** Source data **
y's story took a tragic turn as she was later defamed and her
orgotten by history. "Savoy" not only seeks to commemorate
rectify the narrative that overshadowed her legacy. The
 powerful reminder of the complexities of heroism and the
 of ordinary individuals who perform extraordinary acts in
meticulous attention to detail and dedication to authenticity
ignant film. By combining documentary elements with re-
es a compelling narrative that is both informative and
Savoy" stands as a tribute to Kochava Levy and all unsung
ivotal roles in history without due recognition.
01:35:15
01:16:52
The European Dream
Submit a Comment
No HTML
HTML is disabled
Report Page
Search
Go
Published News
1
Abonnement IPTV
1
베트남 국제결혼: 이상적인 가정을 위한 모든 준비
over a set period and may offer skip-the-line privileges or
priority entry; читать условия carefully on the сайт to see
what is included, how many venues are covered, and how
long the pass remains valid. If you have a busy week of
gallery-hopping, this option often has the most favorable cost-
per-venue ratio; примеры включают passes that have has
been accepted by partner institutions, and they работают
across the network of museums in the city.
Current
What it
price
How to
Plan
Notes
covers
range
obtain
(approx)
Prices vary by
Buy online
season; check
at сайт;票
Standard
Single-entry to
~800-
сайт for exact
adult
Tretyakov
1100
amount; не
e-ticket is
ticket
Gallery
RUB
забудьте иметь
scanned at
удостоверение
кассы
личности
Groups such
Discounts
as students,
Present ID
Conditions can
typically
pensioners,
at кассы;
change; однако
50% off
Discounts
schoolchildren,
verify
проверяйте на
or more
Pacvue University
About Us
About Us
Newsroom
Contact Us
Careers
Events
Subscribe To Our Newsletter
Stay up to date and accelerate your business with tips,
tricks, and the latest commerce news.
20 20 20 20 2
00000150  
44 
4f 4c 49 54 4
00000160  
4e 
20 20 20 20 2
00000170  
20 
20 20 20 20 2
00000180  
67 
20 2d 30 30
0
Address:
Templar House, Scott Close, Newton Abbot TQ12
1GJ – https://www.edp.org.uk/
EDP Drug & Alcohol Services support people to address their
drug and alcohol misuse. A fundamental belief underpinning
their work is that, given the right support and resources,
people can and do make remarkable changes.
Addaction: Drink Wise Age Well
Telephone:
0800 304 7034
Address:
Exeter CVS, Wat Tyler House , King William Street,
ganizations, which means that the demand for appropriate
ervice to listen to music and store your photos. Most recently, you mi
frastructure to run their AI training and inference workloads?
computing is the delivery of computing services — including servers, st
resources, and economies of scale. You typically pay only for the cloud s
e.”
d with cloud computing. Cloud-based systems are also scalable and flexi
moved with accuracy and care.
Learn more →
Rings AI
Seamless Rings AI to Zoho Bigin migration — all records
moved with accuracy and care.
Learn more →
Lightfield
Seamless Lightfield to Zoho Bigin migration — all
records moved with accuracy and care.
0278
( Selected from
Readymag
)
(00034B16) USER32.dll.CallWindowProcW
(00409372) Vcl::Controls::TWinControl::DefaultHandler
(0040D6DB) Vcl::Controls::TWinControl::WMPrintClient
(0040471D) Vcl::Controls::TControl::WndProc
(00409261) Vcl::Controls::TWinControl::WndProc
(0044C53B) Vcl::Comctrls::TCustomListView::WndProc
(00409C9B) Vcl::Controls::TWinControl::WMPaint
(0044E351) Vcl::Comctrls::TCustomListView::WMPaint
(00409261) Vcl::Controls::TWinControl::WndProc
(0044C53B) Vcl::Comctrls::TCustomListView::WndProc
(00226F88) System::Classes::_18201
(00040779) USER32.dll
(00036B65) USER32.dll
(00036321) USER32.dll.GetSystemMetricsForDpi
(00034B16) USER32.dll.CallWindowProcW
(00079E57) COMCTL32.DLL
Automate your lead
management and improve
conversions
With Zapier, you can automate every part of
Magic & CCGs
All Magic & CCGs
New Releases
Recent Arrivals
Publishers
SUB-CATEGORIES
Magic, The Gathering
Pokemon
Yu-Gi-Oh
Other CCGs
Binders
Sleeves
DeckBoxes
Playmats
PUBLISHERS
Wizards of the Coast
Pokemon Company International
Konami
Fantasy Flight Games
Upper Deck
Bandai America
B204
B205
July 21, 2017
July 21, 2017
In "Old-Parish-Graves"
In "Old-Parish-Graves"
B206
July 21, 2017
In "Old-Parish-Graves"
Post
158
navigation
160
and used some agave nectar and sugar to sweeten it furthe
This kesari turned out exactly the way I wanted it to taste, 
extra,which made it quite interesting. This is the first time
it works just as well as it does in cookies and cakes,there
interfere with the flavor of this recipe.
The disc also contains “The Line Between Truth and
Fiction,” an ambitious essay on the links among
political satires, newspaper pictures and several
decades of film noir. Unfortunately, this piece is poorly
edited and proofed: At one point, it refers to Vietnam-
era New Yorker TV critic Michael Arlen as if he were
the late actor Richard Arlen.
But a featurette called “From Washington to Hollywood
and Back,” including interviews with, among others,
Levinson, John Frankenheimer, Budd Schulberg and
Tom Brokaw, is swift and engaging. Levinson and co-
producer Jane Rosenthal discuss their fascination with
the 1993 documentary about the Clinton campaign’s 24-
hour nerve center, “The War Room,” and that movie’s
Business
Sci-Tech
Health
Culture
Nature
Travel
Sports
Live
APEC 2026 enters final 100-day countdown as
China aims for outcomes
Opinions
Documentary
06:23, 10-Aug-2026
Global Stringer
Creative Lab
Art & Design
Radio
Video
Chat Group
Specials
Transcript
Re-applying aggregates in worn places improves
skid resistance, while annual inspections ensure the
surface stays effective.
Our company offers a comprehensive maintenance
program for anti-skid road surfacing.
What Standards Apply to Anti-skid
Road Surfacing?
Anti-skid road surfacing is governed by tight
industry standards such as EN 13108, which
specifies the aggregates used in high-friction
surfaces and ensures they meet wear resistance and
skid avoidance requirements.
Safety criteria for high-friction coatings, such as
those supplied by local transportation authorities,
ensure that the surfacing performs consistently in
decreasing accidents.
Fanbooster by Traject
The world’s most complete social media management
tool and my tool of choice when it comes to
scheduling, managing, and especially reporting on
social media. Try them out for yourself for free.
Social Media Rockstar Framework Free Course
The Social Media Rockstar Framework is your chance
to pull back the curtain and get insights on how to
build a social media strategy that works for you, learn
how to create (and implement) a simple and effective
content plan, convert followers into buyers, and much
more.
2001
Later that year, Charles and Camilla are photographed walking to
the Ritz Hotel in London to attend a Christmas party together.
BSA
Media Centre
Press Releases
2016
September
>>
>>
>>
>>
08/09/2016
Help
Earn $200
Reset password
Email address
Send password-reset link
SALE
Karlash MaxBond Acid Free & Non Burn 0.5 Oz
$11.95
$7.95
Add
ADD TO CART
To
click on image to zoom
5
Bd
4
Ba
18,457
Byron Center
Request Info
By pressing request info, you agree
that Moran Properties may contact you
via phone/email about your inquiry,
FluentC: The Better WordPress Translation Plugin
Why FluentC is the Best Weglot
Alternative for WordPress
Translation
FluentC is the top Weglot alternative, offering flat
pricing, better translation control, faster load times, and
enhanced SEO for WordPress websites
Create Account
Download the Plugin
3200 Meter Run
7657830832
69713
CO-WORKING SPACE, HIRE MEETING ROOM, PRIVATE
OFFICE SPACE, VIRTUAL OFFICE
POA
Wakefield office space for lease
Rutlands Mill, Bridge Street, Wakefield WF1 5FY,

** Activity **
Could you retype the part of the records above that opens at their very start and closes with the line containing "of ordinary individuals", including both ends and keeping every line unchanged?

** Written reply **
y's story took a tragic turn as she was later defamed and her
orgotten by history. "Savoy" not only seeks to commemorate
rectify the narrative that overshadowed her legacy. The
 powerful reminder of the complexities of heroism and the
 of ordinary individuals who perform extraordinary acts in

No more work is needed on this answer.